HIST114 Global History: Modern World

Department of Social & Behavioral Science: History

I. Course Number and Title
HIST114 Global History: Modern World
II. Number of Credits
3 credits
III. Minimum Number of Instructional Minutes Per Semester
IV. Prerequisites
V. Other Pertinent Information
VI. Catalog Course Description
This course is a survey of global history in which students explore the social, political, religious, economic, intellectual and artistic achievements of the major human civilizations from around the year 1500 A.D. to the present day.
VII. Required Course Content and Direction
  1. Learning Goals:

    1. Course
    2. Students will:
      1. identify major figures and concepts in global human civilizations from around 1500 AD to the present;
      2. identify the defining characteristics of major modern human civilizations such as China, Europe, India, Japan, Islamic civilization and North and South America;
      3. identify the major artistic, cultural, economic, intellectual, political, social, and scientific changes caused by the emergence and spread of the Industrial Revolution;
      4. explain the impact of Nationalism on global human societies; and
      5. evaluate a series of developments in global human cultures from 1500 AD. to the present.

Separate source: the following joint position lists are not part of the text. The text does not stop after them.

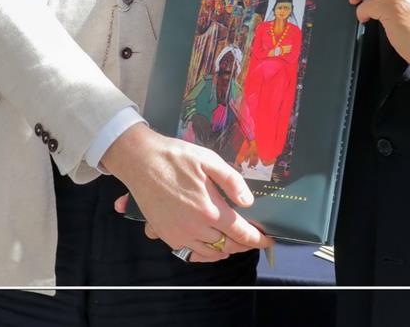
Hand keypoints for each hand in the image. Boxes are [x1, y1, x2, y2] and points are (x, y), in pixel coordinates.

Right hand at [106, 123, 272, 261]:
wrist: (141, 161)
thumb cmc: (177, 157)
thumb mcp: (209, 160)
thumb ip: (232, 182)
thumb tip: (248, 203)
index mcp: (209, 209)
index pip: (240, 232)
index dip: (257, 239)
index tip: (269, 241)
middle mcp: (195, 228)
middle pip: (227, 246)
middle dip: (243, 244)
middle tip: (252, 239)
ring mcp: (178, 235)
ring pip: (209, 253)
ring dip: (225, 251)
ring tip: (234, 244)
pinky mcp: (166, 236)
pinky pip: (189, 252)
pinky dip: (204, 253)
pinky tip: (209, 245)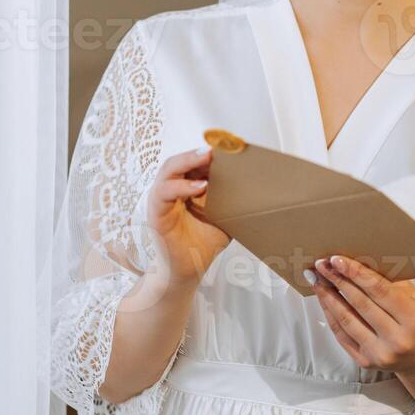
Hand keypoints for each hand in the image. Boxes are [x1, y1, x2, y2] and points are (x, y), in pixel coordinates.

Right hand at [146, 146, 230, 286]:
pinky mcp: (157, 214)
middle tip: (217, 146)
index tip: (228, 144)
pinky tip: (200, 187)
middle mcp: (172, 189)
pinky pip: (164, 194)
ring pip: (168, 170)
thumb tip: (257, 184)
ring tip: (207, 156)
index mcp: (186, 185)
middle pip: (180, 160)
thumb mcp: (224, 216)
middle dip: (198, 151)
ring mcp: (162, 200)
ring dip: (187, 161)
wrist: (189, 270)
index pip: (193, 161)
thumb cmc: (204, 242)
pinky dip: (181, 187)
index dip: (208, 151)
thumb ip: (232, 199)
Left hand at [308, 255, 414, 376]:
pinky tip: (324, 299)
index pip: (379, 290)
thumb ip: (391, 282)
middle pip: (360, 303)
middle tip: (322, 264)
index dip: (356, 273)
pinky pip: (342, 335)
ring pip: (346, 320)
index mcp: (413, 319)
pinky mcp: (365, 362)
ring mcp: (380, 353)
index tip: (337, 259)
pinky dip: (330, 315)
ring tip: (317, 280)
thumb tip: (358, 262)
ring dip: (328, 297)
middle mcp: (397, 339)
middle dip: (337, 280)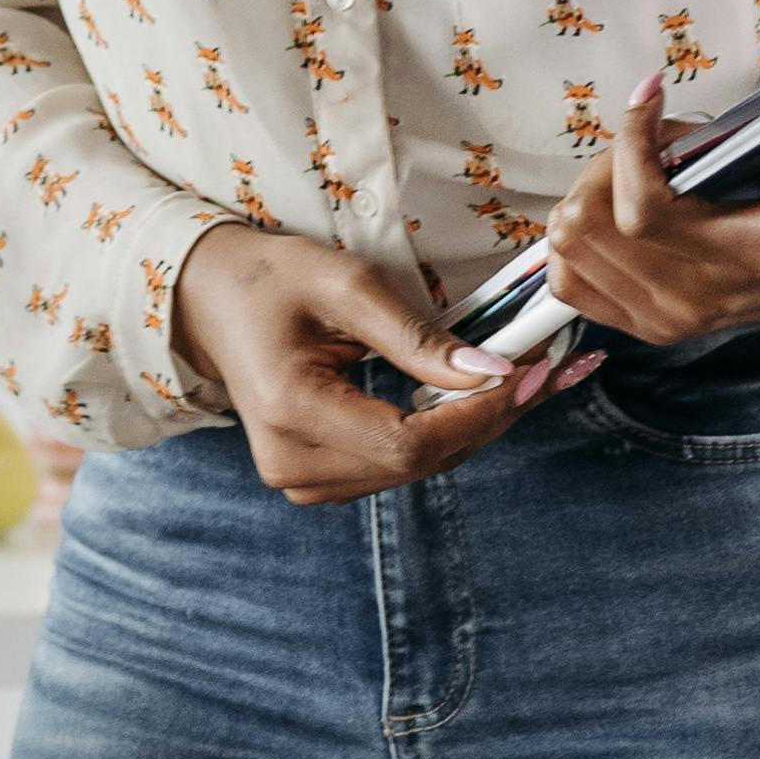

    3. Core (if applicable)
    4. Category I:
      Cultural Perspectives
      Students will be able to:
      1. demonstrate knowledge and awareness of some components of our society's cultural heritage such as artistic, historical, linguistic, literary, and philosophical foundations.
      2. compare, contrast, analyze and/or defend differing world views and practices.
      3. demonstrate the ability to think independently by reading critically, thinking analytically, and communicating effectively in oral and/or written formats within the context of studying diversity in our culture.
  2. Planned Sequence of Topics and/or Learning Activities:

    1. Early European Exploration
    2. Religious Reformation and the Building of the Modern State
    3. East Asia in Transition
    4. Islamic Empires
    5. The Atlantic World
    6. Scientific Revolution and the Enlightenment
    7. The Revolution in Politics and Industry
    8. Nation-Building in North and South America
    9. European Imperialism from a Global Perspective
    10. The World Wars in a Global Perspective
    11. The Cold War in a Global Context
    12. Revolution and Reconstruction in East Asia
    13. Reform and Revolution in Latin America
    14. Retraction of Empire and Globalization
  3. Assessment Methods for Core Learning Goals:

    1. Course
    2. Student assessment consists of in-class exams, electronically administered exams, essays, written assignments, multi-media projects, and/or participation in classroom/online discussions.

    3. Core (if applicable)
    4. Student assessment of Category I: Cultural Perspectives consists of in-class exams, essays, electronically administered exams, written assignments, multi-media projects, and/or participation in classroom/online discussions.
  4. Reference, Resource, or Learning Materials to be used by Students:

    See course format.
VIII. Teaching Methods Employed
Section VIII is not being used in new and revised syllabi as of 12/10/08.